_Assignment_:
Write out the data below again, word for word, and leave the pictures out of your answer.

***

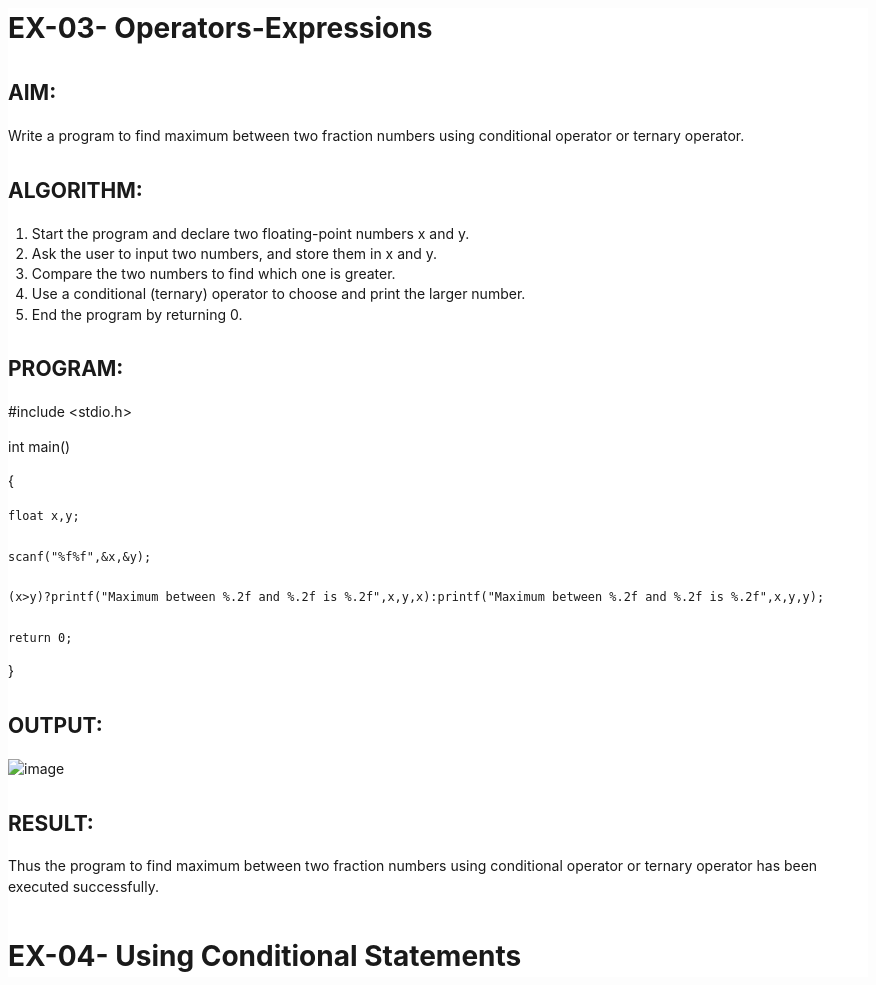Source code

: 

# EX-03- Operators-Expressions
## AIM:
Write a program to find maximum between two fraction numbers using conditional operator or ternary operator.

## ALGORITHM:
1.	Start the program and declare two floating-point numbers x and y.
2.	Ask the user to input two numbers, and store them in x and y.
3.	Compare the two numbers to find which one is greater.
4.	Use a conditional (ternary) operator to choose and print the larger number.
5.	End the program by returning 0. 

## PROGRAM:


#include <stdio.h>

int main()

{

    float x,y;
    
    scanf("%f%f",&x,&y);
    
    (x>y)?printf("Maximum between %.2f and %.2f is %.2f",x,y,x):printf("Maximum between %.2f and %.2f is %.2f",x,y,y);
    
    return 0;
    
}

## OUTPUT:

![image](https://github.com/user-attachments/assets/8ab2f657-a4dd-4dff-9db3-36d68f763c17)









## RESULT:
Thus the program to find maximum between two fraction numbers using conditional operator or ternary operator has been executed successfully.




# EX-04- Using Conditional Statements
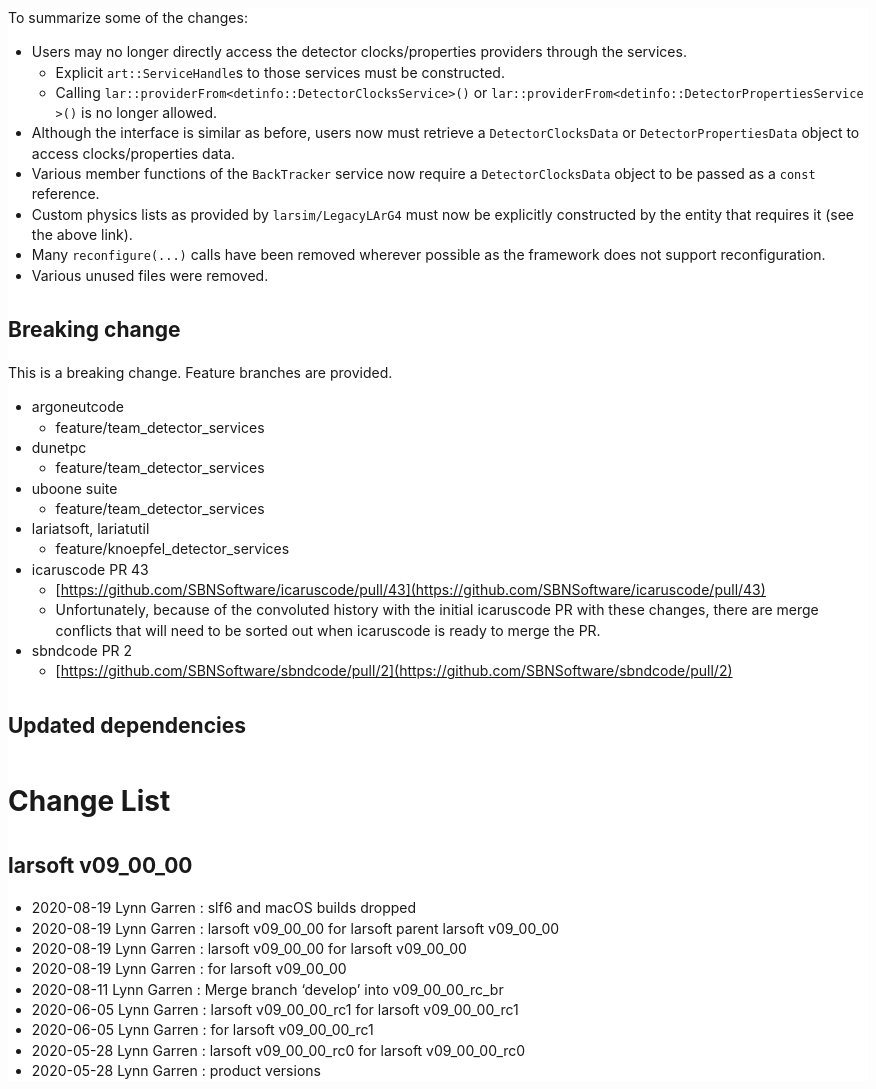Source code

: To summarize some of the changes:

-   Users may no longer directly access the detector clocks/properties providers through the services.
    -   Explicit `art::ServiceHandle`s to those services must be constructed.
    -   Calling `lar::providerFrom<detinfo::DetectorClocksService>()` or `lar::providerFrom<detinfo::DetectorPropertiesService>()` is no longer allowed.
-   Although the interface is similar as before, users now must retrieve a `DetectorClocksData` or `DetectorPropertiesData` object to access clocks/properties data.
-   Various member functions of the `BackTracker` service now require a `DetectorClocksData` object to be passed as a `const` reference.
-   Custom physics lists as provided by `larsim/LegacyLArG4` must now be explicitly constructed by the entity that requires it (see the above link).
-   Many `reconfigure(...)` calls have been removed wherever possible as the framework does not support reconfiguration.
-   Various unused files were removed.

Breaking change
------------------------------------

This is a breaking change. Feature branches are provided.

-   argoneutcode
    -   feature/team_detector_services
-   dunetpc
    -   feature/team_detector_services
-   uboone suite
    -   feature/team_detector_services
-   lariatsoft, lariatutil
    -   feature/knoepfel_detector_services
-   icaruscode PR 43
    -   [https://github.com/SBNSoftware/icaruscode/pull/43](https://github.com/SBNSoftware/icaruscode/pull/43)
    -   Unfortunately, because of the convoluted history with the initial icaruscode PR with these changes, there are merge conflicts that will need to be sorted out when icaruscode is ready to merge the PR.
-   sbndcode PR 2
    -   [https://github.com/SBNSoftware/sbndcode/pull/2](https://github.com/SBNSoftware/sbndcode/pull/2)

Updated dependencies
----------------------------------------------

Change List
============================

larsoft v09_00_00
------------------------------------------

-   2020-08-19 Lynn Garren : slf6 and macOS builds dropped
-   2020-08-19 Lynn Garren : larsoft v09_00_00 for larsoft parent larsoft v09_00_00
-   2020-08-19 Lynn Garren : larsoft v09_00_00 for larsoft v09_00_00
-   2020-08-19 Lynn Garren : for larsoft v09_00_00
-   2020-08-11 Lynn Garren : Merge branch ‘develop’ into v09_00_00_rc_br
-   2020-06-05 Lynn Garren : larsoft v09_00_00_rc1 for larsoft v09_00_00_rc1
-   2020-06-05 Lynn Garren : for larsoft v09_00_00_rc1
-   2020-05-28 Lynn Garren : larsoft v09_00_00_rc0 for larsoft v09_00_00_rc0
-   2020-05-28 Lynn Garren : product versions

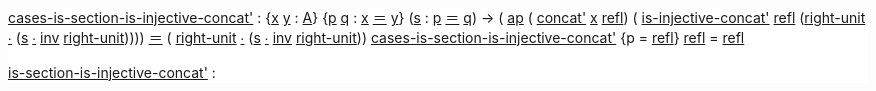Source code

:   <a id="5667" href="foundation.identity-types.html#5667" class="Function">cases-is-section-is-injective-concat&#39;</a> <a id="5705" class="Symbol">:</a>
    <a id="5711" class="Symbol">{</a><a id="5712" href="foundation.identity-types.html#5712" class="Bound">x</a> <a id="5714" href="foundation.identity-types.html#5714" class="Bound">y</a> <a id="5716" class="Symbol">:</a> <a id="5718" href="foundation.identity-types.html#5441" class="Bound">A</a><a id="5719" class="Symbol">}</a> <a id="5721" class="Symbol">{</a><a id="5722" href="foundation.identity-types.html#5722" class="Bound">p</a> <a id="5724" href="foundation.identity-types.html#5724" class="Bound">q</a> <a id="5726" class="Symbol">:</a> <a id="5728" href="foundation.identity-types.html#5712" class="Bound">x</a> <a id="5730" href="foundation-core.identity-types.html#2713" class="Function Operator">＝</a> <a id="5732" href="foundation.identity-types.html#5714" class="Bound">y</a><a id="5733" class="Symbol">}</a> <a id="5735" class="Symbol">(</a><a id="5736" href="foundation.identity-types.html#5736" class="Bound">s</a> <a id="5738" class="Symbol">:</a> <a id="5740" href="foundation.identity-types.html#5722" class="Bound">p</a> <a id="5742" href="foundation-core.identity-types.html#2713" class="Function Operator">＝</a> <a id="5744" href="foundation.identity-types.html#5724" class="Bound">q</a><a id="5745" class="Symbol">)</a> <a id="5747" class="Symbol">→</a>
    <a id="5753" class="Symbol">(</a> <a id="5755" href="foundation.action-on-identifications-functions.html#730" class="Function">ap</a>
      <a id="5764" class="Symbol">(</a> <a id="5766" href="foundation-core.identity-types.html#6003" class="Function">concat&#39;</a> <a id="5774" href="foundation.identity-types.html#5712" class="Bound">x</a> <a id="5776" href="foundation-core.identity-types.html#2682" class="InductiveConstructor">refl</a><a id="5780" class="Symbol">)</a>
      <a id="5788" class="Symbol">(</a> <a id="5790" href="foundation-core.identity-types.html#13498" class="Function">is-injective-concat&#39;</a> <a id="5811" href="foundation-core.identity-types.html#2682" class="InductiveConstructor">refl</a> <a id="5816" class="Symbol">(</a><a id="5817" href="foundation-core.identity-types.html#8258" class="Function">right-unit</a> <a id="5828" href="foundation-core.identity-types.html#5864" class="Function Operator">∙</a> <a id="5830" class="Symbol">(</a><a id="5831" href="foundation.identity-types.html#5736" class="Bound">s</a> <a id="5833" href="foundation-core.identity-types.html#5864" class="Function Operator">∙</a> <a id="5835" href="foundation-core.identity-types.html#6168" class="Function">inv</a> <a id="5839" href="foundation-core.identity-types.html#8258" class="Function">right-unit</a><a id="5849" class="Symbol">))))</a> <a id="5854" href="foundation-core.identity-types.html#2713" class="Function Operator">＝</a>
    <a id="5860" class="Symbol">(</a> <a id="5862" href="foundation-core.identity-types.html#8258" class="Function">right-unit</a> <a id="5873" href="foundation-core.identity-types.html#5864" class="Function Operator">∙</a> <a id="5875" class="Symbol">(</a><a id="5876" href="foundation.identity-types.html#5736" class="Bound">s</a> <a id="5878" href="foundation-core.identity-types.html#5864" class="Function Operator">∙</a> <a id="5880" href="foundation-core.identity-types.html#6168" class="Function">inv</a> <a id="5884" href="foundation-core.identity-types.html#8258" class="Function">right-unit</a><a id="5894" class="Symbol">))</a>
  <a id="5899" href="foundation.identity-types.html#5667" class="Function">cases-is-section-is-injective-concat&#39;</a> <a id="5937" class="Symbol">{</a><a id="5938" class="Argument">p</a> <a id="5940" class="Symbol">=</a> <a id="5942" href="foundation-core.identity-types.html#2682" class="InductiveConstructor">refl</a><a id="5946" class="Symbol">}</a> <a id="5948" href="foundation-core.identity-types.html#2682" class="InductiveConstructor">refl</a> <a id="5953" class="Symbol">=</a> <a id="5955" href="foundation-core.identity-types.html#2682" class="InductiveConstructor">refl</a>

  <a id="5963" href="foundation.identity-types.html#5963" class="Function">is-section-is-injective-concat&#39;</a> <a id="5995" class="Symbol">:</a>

***

_Solution_:
Source code

: 

# EX-03- Operators-Expressions
## AIM:
Write a program to find maximum between two fraction numbers using conditional operator or ternary operator.

## ALGORITHM:
1.	Start the program and declare two floating-point numbers x and y.
2.	Ask the user to input two numbers, and store them in x and y.
3.	Compare the two numbers to find which one is greater.
4.	Use a conditional (ternary) operator to choose and print the larger number.
5.	End the program by returning 0. 

## PROGRAM:


#include <stdio.h>

int main()

{

    float x,y;
    
    scanf("%f%f",&x,&y);
    
    (x>y)?printf("Maximum between %.2f and %.2f is %.2f",x,y,x):printf("Maximum between %.2f and %.2f is %.2f",x,y,y);
    
    return 0;
    
}

## OUTPUT:

![image](https://github.com/user-attachments/assets/8ab2f657-a4dd-4dff-9db3-36d68f763c17)









## RESULT:
Thus the program to find maximum between two fraction numbers using conditional operator or ternary operator has been executed successfully.




# EX-04- Using Conditional Statements
Source code

: To summarize some of the changes:

-   Users may no longer directly access the detector clocks/properties providers through the services.
    -   Explicit `art::ServiceHandle`s to those services must be constructed.
    -   Calling `lar::providerFrom<detinfo::DetectorClocksService>()` or `lar::providerFrom<detinfo::DetectorPropertiesService>()` is no longer allowed.
-   Although the interface is similar as before, users now must retrieve a `DetectorClocksData` or `DetectorPropertiesData` object to access clocks/properties data.
-   Various member functions of the `BackTracker` service now require a `DetectorClocksData` object to be passed as a `const` reference.
-   Custom physics lists as provided by `larsim/LegacyLArG4` must now be explicitly constructed by the entity that requires it (see the above link).
-   Many `reconfigure(...)` calls have been removed wherever possible as the framework does not support reconfiguration.
-   Various unused files were removed.

Breaking change
------------------------------------

This is a breaking change. Feature branches are provided.

-   argoneutcode
    -   feature/team_detector_services
-   dunetpc
    -   feature/team_detector_services
-   uboone suite
    -   feature/team_detector_services
-   lariatsoft, lariatutil
    -   feature/knoepfel_detector_services
-   icaruscode PR 43
    -   [https://github.com/SBNSoftware/icaruscode/pull/43](https://github.com/SBNSoftware/icaruscode/pull/43)
    -   Unfortunately, because of the convoluted history with the initial icaruscode PR with these changes, there are merge conflicts that will need to be sorted out when icaruscode is ready to merge the PR.
-   sbndcode PR 2
    -   [https://github.com/SBNSoftware/sbndcode/pull/2](https://github.com/SBNSoftware/sbndcode/pull/2)

Updated dependencies
----------------------------------------------

Change List
============================

larsoft v09_00_00
------------------------------------------

-   2020-08-19 Lynn Garren : slf6 and macOS builds dropped
-   2020-08-19 Lynn Garren : larsoft v09_00_00 for larsoft parent larsoft v09_00_00
-   2020-08-19 Lynn Garren : larsoft v09_00_00 for larsoft v09_00_00
-   2020-08-19 Lynn Garren : for larsoft v09_00_00
-   2020-08-11 Lynn Garren : Merge branch ‘develop’ into v09_00_00_rc_br
-   2020-06-05 Lynn Garren : larsoft v09_00_00_rc1 for larsoft v09_00_00_rc1
-   2020-06-05 Lynn Garren : for larsoft v09_00_00_rc1
-   2020-05-28 Lynn Garren : larsoft v09_00_00_rc0 for larsoft v09_00_00_rc0
-   2020-05-28 Lynn Garren : product versions

Source code

:   <a id="5667" href="foundation.identity-types.html#5667" class="Function">cases-is-section-is-injective-concat&#39;</a> <a id="5705" class="Symbol">:</a>
    <a id="5711" class="Symbol">{</a><a id="5712" href="foundation.identity-types.html#5712" class="Bound">x</a> <a id="5714" href="foundation.identity-types.html#5714" class="Bound">y</a> <a id="5716" class="Symbol">:</a> <a id="5718" href="foundation.identity-types.html#5441" class="Bound">A</a><a id="5719" class="Symbol">}</a> <a id="5721" class="Symbol">{</a><a id="5722" href="foundation.identity-types.html#5722" class="Bound">p</a> <a id="5724" href="foundation.identity-types.html#5724" class="Bound">q</a> <a id="5726" class="Symbol">:</a> <a id="5728" href="foundation.identity-types.html#5712" class="Bound">x</a> <a id="5730" href="foundation-core.identity-types.html#2713" class="Function Operator">＝</a> <a id="5732" href="foundation.identity-types.html#5714" class="Bound">y</a><a id="5733" class="Symbol">}</a> <a id="5735" class="Symbol">(</a><a id="5736" href="foundation.identity-types.html#5736" class="Bound">s</a> <a id="5738" class="Symbol">:</a> <a id="5740" href="foundation.identity-types.html#5722" class="Bound">p</a> <a id="5742" href="foundation-core.identity-types.html#2713" class="Function Operator">＝</a> <a id="5744" href="foundation.identity-types.html#5724" class="Bound">q</a><a id="5745" class="Symbol">)</a> <a id="5747" class="Symbol">→</a>
    <a id="5753" class="Symbol">(</a> <a id="5755" href="foundation.action-on-identifications-functions.html#730" class="Function">ap</a>
      <a id="5764" class="Symbol">(</a> <a id="5766" href="foundation-core.identity-types.html#6003" class="Function">concat&#39;</a> <a id="5774" href="foundation.identity-types.html#5712" class="Bound">x</a> <a id="5776" href="foundation-core.identity-types.html#2682" class="InductiveConstructor">refl</a><a id="5780" class="Symbol">)</a>
      <a id="5788" class="Symbol">(</a> <a id="5790" href="foundation-core.identity-types.html#13498" class="Function">is-injective-concat&#39;</a> <a id="5811" href="foundation-core.identity-types.html#2682" class="InductiveConstructor">refl</a> <a id="5816" class="Symbol">(</a><a id="5817" href="foundation-core.identity-types.html#8258" class="Function">right-unit</a> <a id="5828" href="foundation-core.identity-types.html#5864" class="Function Operator">∙</a> <a id="5830" class="Symbol">(</a><a id="5831" href="foundation.identity-types.html#5736" class="Bound">s</a> <a id="5833" href="foundation-core.identity-types.html#5864" class="Function Operator">∙</a> <a id="5835" href="foundation-core.identity-types.html#6168" class="Function">inv</a> <a id="5839" href="foundation-core.identity-types.html#8258" class="Function">right-unit</a><a id="5849" class="Symbol">))))</a> <a id="5854" href="foundation-core.identity-types.html#2713" class="Function Operator">＝</a>
    <a id="5860" class="Symbol">(</a> <a id="5862" href="foundation-core.identity-types.html#8258" class="Function">right-unit</a> <a id="5873" href="foundation-core.identity-types.html#5864" class="Function Operator">∙</a> <a id="5875" class="Symbol">(</a><a id="5876" href="foundation.identity-types.html#5736" class="Bound">s</a> <a id="5878" href="foundation-core.identity-types.html#5864" class="Function Operator">∙</a> <a id="5880" href="foundation-core.identity-types.html#6168" class="Function">inv</a> <a id="5884" href="foundation-core.identity-types.html#8258" class="Function">right-unit</a><a id="5894" class="Symbol">))</a>
  <a id="5899" href="foundation.identity-types.html#5667" class="Function">cases-is-section-is-injective-concat&#39;</a> <a id="5937" class="Symbol">{</a><a id="5938" class="Argument">p</a> <a id="5940" class="Symbol">=</a> <a id="5942" href="foundation-core.identity-types.html#2682" class="InductiveConstructor">refl</a><a id="5946" class="Symbol">}</a> <a id="5948" href="foundation-core.identity-types.html#2682" class="InductiveConstructor">refl</a> <a id="5953" class="Symbol">=</a> <a id="5955" href="foundation-core.identity-types.html#2682" class="InductiveConstructor">refl</a>

  <a id="5963" href="foundation.identity-types.html#5963" class="Function">is-section-is-injective-concat&#39;</a> <a id="5995" class="Symbol">:</a>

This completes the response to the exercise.